一瞬出るべきか迷い、けれど出ない方が変だと思い携帯を開く。
『お休みのところすみません、向井です。連絡事項がありまして、今お時間よろしいですか?』
自分が少しがっかりしている事に気が付く。
当然だが仕事の話だ。
仕事の話でなければかかって来ない事はわかっているはずなのに、自分は一体何を期待していたのだろう。
『寛人さん?どうされました?』
耳に届く声にハッとする。
「何でもない。それで?」
一通り話を終えると、僅かな間の後で届く声。
『何をなさってたんですか?』
何を……って特に何もしていなかったからその通り正直に言うしかない。
『私の事は考えてくださらなかったんですね。残念だ』
またそういう事を言う。
いじめて楽しんでるんじゃないかって、ひねくれた考えにばかり気を取られる。
そんな自分にも腹が立つし、ちょっと驚かせてやりたくてここは素直に言ってやる。
「考えてたよ」
だけど本当はそんなのただのこじつけで、ただ。
「寂しかったから……声が」
声が?と促すその声には楽しむ様に笑みが含まれている。
せめて声が聞きたかった。
だけどそれが叶ってしまうと優しい言葉を聞きたくなる。
仕事ならまだしも、向井さん個人としてはいつも意地悪な事ばかり。
素直に優しくしてくれないのはきっと、俺が一向に素直にならないからだ。
「向井さん、あの……好き?」
わずらわしいと思われてもいい。
仕事で仕方なくだっていい。
『今日は、やけに素直なんですね?』
「だめ?」
『嬉しいですよ。
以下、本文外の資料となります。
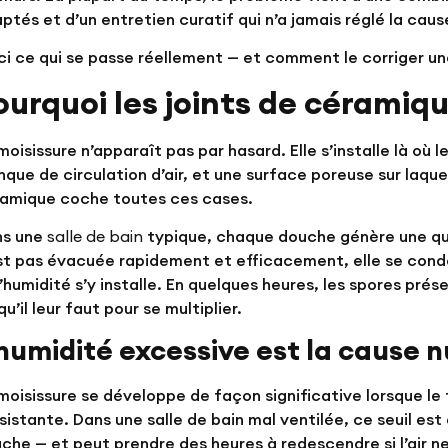
ptés et d’un entretien curatif qui n’a jamais réglé la cause
ci ce qui se passe réellement — et comment le corriger un
ourquoi les joints de céramiq
moisissure n’apparaît pas par hasard. Elle s’installe là où 
que de circulation d’air, et une surface poreuse sur laque
amique coche toutes ces cases.
ns une
salle de bain
typique, chaque douche génère une qua
st pas évacuée rapidement et efficacement, elle se conden
l’humidité s’y installe. En quelques heures, les spores pr
qu’il leur faut pour se multiplier.
’humidité excessive est la cause 
moisissure se développe de façon significative lorsque l
sistante. Dans une salle de bain mal ventilée, ce seuil es
che — et peut prendre des heures à redescendre si l’air ne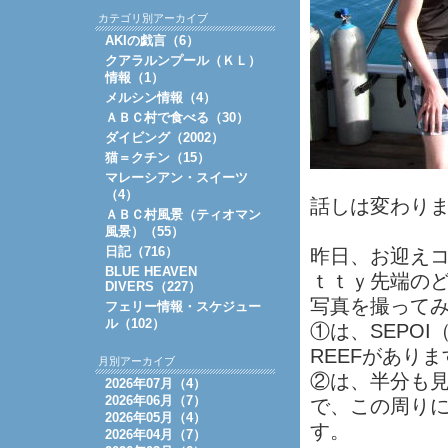
カテゴリ別アーカイブ
AKIの戯言（6）
クアラルンプール（ＫＬ）
情報（1）
メルシン情報（4）
ＡＢＣ村で食べる（30）
ダイビング（2002）
猫＝クチン（15）
マレーシアン・スイーツ
（4）
話しは変わり
ＡＢＣ村風景（ティオマン
風景）（55）
日記（716）
昨日、お迎え
BLUE HEAVEN
ｔｔｙ先端の
DIVERS（227）
写真を撮って
フェリー情報・スケジュー
ル（102）
①は、SEPOI
REEFがありま
月別アーカイブ
②は、半分も
2026年07月（4）
2026年06月（7）
で、この周りにB
2026年05月（4）
す。
2026年04月（7）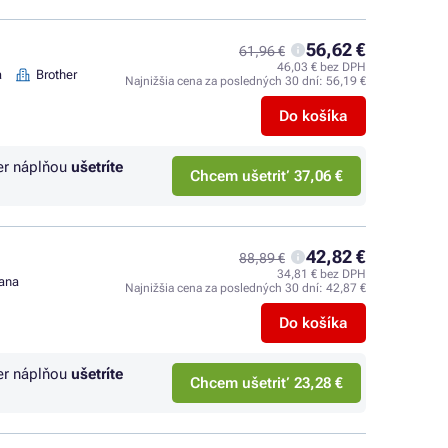
56,62 €
61,96 €
46,03 € bez DPH
a
Brother
Najnižšia cena za posledných 30 dní:
56,19 €
Do košíka
er náplňou
ušetríte
Chcem ušetriť 37,06 €
42,82 €
88,89 €
34,81 € bez DPH
rana
Najnižšia cena za posledných 30 dní:
42,87 €
Do košíka
er náplňou
ušetríte
Chcem ušetriť 23,28 €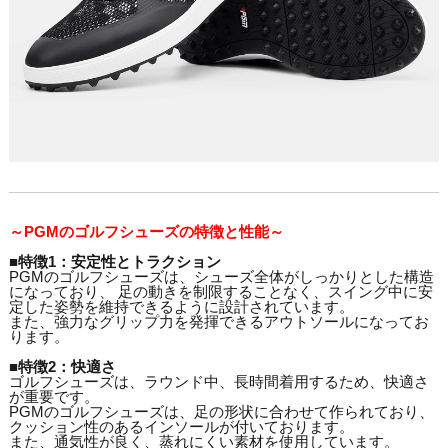
～PGMのゴルフシューズの特徴と性能～
■特徴1：安定性とトラクション
PGMのゴルフシューズは、シューズ全体がしっかりとした構造
になっており、 足の動きを制限することなく、スイング中に安
定した姿勢を維持できるように設計されています。
また、強力なグリップ力を発揮できるアウトソールになってお
ります。
■特徴2：快適さ
ゴルフシューズは、ラウンド中、長時間着用するため、快適さ
が重要です。
PGMのゴルフシューズは、足の形状に合わせて作られており、
クッション性のあるインソールが付いております。
また、通気性が良く、蒸れにくい素材を使用しています。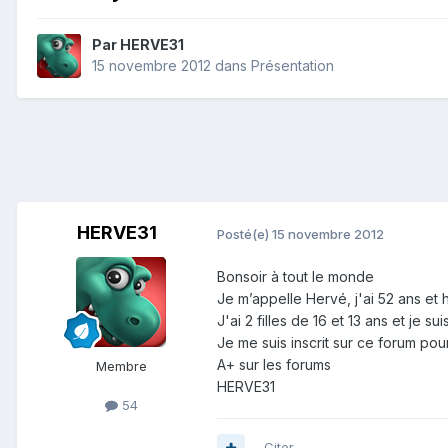
Par
HERVE31
15 novembre 2012
dans
Présentation
HERVE31
Posté(e)
15 novembre 2012
Bonsoir à tout le monde
Je m’appelle Hervé, j'ai 52 ans et
J'ai 2 filles de 16 et 13 ans et je 
Je me suis inscrit sur ce forum 
A+ sur les forums
Membre
HERVE31
54
Citer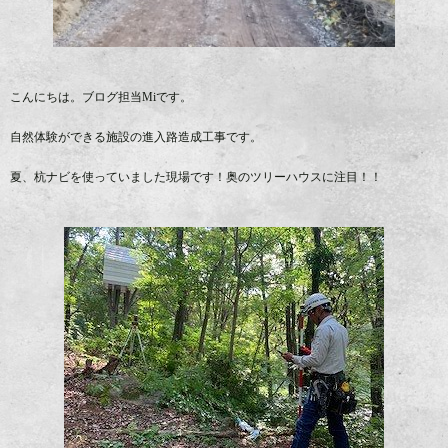
こんにちは。ブログ担当Miです。
自然体験ができる施設の進入路造成工事です。
夏、杭ナビを使っていました現場です！奥のツリーハウスに注目！！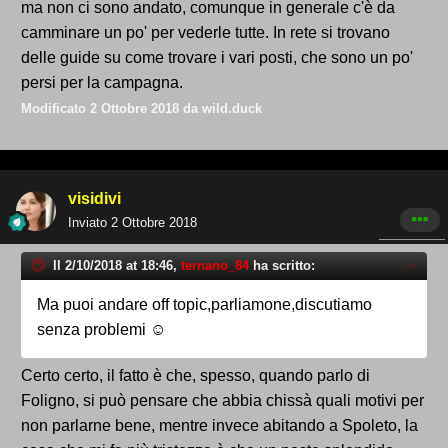
ma non ci sono andato, comunque in generale c'è da
camminare un po' per vederle tutte. In rete si trovano
delle guide su come trovare i vari posti, che sono un po'
persi per la campagna.
Modificato
2 Ottobre 2018
da wild.duck
visidivi
Inviato
2 Ottobre 2018
Il 2/10/2018 at 18:46,
ternano_84
ha scritto:
Ma puoi andare off topic,parliamone,discutiamo
senza problemi ☺
Certo certo, il fatto è che, spesso, quando parlo di
Foligno, si può pensare che abbia chissà quali motivi per
non parlarne bene, mentre invece abitando a Spoleto, la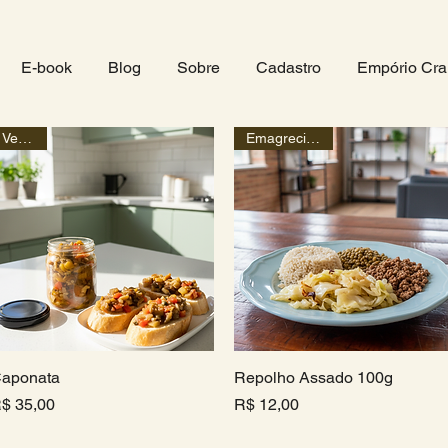
E-book
Blog
Sobre
Cadastro
Empório Cra
Vegano
Emagrecimento
aponata
Visualização rápida
Repolho Assado 100g
Visualização rápida
reço
Preço
$ 35,00
R$ 12,00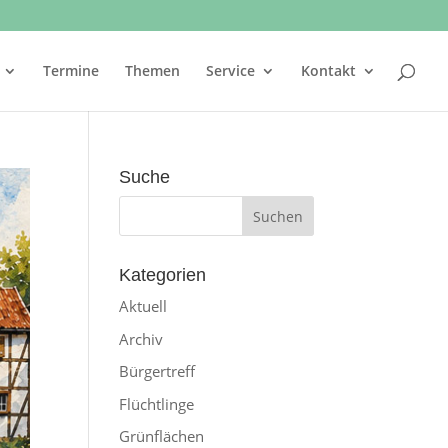
Termine
Themen
Service
Kontakt
Suche
Kategorien
Aktuell
Archiv
Bürgertreff
Flüchtlinge
Grünflächen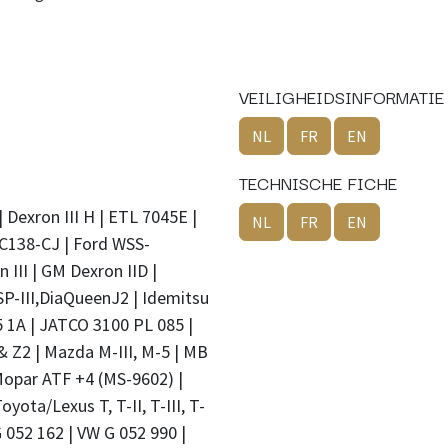
VEILIGHEIDSINFORMATIE
NL
FR
EN
TECHNISCHE FICHE
 Dexron III H | ETL 7045E |
NL
FR
EN
C138-CJ | Ford WSS-
II | GM Dexron IID |
SP-III,DiaQueenJ2 | Idemitsu
5 1A | JATCO 3100 PL 085 |
 Z2 | Mazda M-III, M-5 | MB
Mopar ATF +4 (MS-9602) |
yota/Lexus T, T-II, T-III, T-
 052 162 | VW G 052 990 |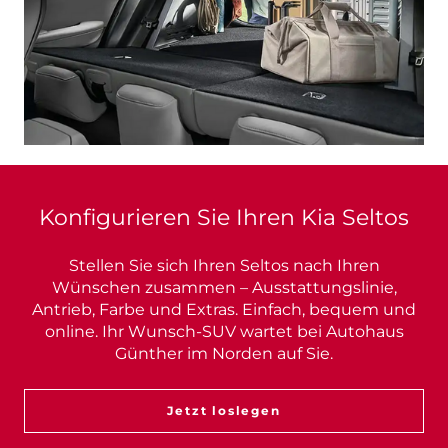
Konfigurieren Sie Ihren Kia Seltos
Stellen Sie sich Ihren Seltos nach Ihren
Wünschen zusammen – Ausstattungslinie,
Antrieb, Farbe und Extras. Einfach, bequem und
online. Ihr Wunsch-SUV wartet bei Autohaus
Günther im Norden auf Sie.
Jetzt loslegen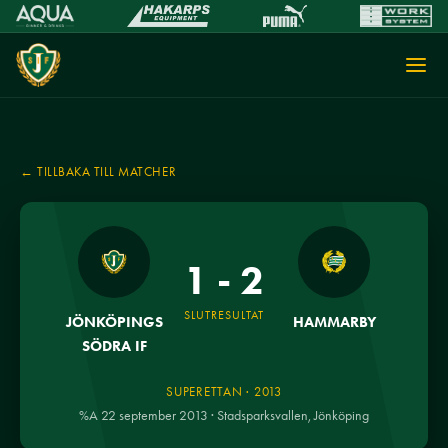
← TILLBAKA TILL MATCHER
1 - 2
SLUTRESULTAT
JÖNKÖPINGS
HAMMARBY
SÖDRA IF
SUPERETTAN · 2013
%A 22 september 2013 · Stadsparksvallen, Jönköping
嬉しいです』
相手は仕事だから、と必死に暴走しそうな自分を抑え込む。
それが変な間を作った。
『私がマネージャーだから、仕事だから答えているとお思いですか?』
答えられない。
正にその通りだから、もし怒ったら嫌だからうなずけない。
『せっかく素直になってくれたかと思えば。まだ私は信頼を得られませんか?』
溜息まじりのそれを聞いて恐くなる。
「だって向井さん…っ、いつも笑っていじめるしっ」
人のせいにしていじけている。
くすくすと声を抑えて笑うのが聞こえ、つい声を上げてしまう。
「ほら!」
向井さんはまだ笑いながら言う。
『貴方こそまたそんな事を言う。貴方が可愛いからじゃないですか』
「はっ?」
何度耳にしても言われ慣れない言葉は、この人のこの声で違うものへと変わる。
『可愛いから構いたくなるんです。簡単でしょう?それとも、私が貴方を好きじゃないからだと?』
だって自信が持てない。
そんなはずないと思ってしまう。